Indies like What Remains of Edith Finch, Night in the Woods, and Donut County also provided brief excursions on weekend afternoons or empty evenings when the thought of committing to any large time sink felt too much.

Then along comes Outriders just last week. A brand-new, super fast-paced and frantic FPS from developer People Can Fly and published by Square Enix. It came to Game Pass on release date, and is an absolute blast to play on the Xbox Series X with a buttery smooth 60 FPS. Hot off its heels, GTA V is also returning to Xbox Game Pass today, providing my friends and me another multiplayer title to fool about with and catch up over until we can all meet up in person once again.

The UK’s lockdown restrictions have already started to lift, and while there’s still a way to go until things return to normality, the worst is (hopefully) over.

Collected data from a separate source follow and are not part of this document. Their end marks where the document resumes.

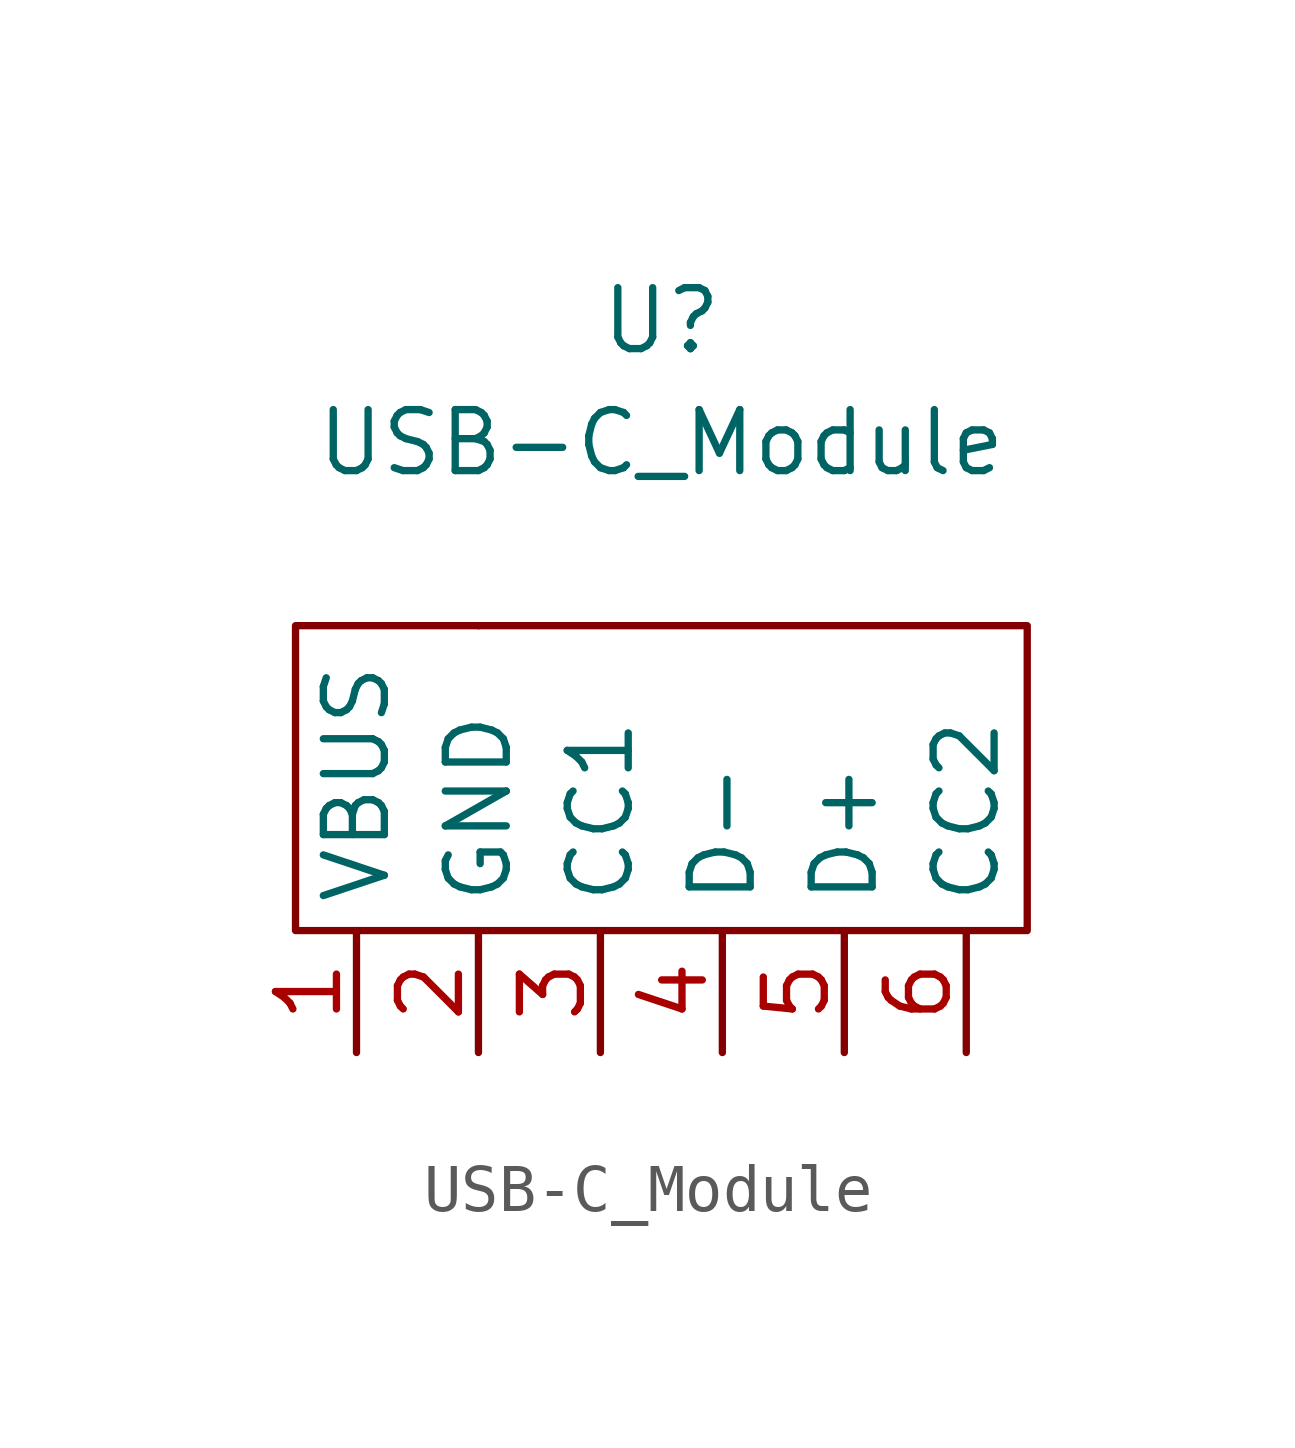
<source format=kicad_sym>
(kicad_symbol_lib
  (version 20211014)
  (generator kicad_symbol_editor)
  (symbol "USB-C_Module"
    (property "Reference" "U"
      (at 7.62 12.7 0)
      (effects (font (size 1.27 1.27))))
    (property "Value" "USB-C_Module"
      (at 7.62 10.16 0)
      (effects (font (size 1.27 1.27))))
    (symbol "USB-C_Module_0_1"
      (rectangle (start 3.81 6.35) (end 3.81 6.35) (stroke (width 0) (type default) (color 0 0 0 0)) (fill (type none)))
      (rectangle (start 15.24 0) (end 0 6.35) (stroke (width 0) (type default) (color 0 0 0 0)) (fill (type none))))
    (symbol "USB-C_Module_1_1"
      (pin power_in line (at 1.27 -2.54 90) (length 2.54) (name "VBUS" (effects (font (size 1.27 1.27)))) (number "1" (effects (font (size 1.27 1.27)))))
      (pin power_in line (at 3.81 -2.54 90) (length 2.54) (name "GND" (effects (font (size 1.27 1.27)))) (number "2" (effects (font (size 1.27 1.27)))))
      (pin bidirectional line (at 6.35 -2.54 90) (length 2.54) (name "CC1" (effects (font (size 1.27 1.27)))) (number "3" (effects (font (size 1.27 1.27)))))
      (pin bidirectional line (at 8.89 -2.54 90) (length 2.54) (name "D-" (effects (font (size 1.27 1.27)))) (number "4" (effects (font (size 1.27 1.27)))))
      (pin bidirectional line (at 11.43 -2.54 90) (length 2.54) (name "D+" (effects (font (size 1.27 1.27)))) (number "5" (effects (font (size 1.27 1.27)))))
      (pin bidirectional line (at 13.97 -2.54 90) (length 2.54) (name "CC2" (effects (font (size 1.27 1.27)))) (number "6" (effects (font (size 1.27 1.27))))))))
</source>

Had it not been for Xbox Game Pass’ superb library of games, these past few months would have been a whole lot worse.

I seldom talk about my mental health issues, largely because I feel I’m being a depressing burden on those friends and family that constantly have to put up with my fluctuating mood. It’s led to me often shutting myself off, feeling largely incapable of social interactions and just needing some ‘me time.’ It sucks, but that’s what’s made Game Pass such a godsend over the past few months.

I was able to escape into a myriad of experiences, immersing myself in their worlds and the plights of the protagonists. There was no commitment to keep going. No pressure to enjoy whatever I’d picked from the catalog because I’d spent some hard-earned cash on it. I could hop in, play as much as I wanted, and uninstall it from my hard drive before moving onto something else.

Xbox Game Pass is, at this point, a must-buy for anyone picking up one of Microsoft’s consoles. The inclusion of Bethesda’s back catalog and brand-new titles coming to the service on release date such as Outriders and Microsoft first-party titles makes for an incredible value. While the service may have come into its element for me during the pandemic lockdown, the value it offers means I won’t be canceling any time soon.